With Virgin, it feels like Lorde being cracked open and being found entirely free. It is not only Lorde’s best album yet – it may just be up for Album of the Year. Shapeshifter stands outwith its icy, raw tones and rapidly moving textures, making it an edgy, transformative, emotional masterpiece. The music video for Hammer is beautifully wild and intimate – her finest video work. Man Of The Year hints at the artist’s exploration of gender fluidity. She is so exposed. She is so alive.

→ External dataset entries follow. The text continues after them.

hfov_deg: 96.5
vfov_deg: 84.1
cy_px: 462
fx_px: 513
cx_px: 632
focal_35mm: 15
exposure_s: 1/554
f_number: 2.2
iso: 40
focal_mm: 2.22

The record serves as a perfect climax for a cleverly constructed, astral crescendo to Lorde’s new era. But it wasn’t easy for the artist to get there. Speaking to the massive crowd at Glastonbury, Lorde confessed: “I didn’t know if I’d make another record to be honest, but I am back here, completely free.” On Saturday morning, she posted on Instagram: “I tried to love Virgin right the way through these stages at the same time as I was learning to love myself in my many stages of change, growth, brokenness and wholeness.
“This album broke me apart and forged a new creature out of me,” she added.

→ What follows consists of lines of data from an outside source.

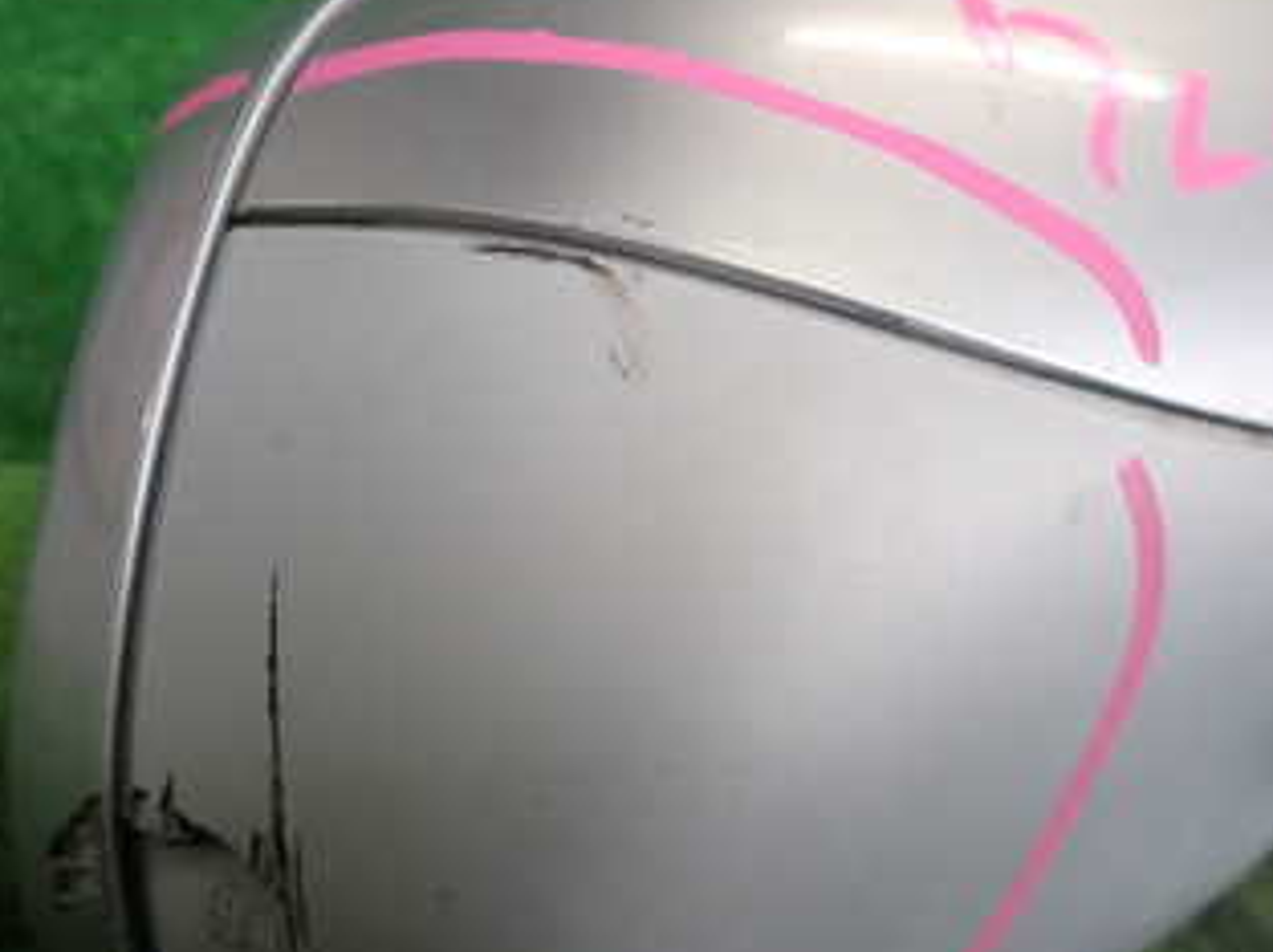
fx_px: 1763
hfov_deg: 39.6
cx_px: 541
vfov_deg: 30.1
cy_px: 594
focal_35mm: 48
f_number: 2
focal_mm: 4.5
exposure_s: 1/125
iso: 200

However, Virgin antics have also been causing outrage. On Friday, my feed on X was various memes of people holding aghast expressions, with fresh discussions on what a woman shouldn’t do with her own body (the Sabrina Carpenter album cover drama was only two weeks ago) and versions of the sentence, “Lorde’s got her whole vagina out”. Except she hadn’t.
This is what I noticed when I pulled out Virgin’s vinyl (blood variant) insert: a photo of presumably the pop star’s body. You don’t see a face. You do see a waist and thighs in clear plastic pants (I thought of JYP in the 90s). Centred in the frame is what the internet is calling “Lordeussy”. But Lordeussy isn’t a vagina. It is only mons pubis with some pubic hair.

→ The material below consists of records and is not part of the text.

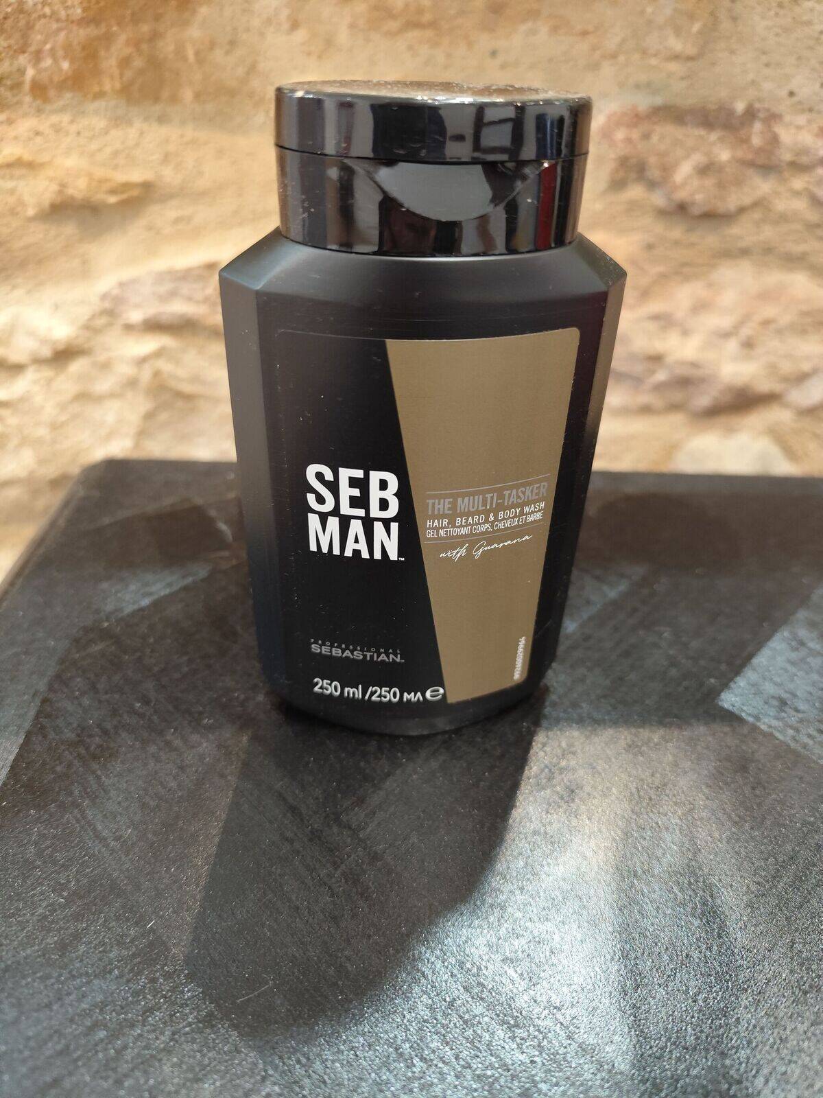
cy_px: 549
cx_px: 412
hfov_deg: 58.9
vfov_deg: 73.9
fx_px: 729
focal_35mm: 23
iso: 1000
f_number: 1.65
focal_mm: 6.19
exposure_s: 1/33.3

From Lorde's Virgin album vinyl insert.
The photo was genius. And it made sense, even though it was unexpected. But unexpected because bare flesh, particularly a woman’s flesh, is stigmatised. Not because it was contrary to who she is. No one thought that. Everyone agreed it matched her vibe.
She’s not the first to expose an intimate part of herself – literally. In 2021, Halsey’s provocative album cover for If I Can’t Have Love, I Want Power featured her holding a baby with her breast exposed. John Lennon and Yoko Ono’s vinyl front and back covers of Unfinished Music No. 1: Two Virgins were photos of the couple completely naked. One side of the vinyl label had artwork illustrating half an apple, commonly thought to insinuate a vagina.
Lorde has been foreshadowing Lordeussy, or a pivotal shift in the artist’s career, for some time. From the album name and the pelvic x-ray album cover art to her WhatsApp messages to fans (“I think it’s time for full transparency” was one sent on Monday), she’s been seeping coded messages of deep intimacy, deep vulnerability and a deep desire to connect.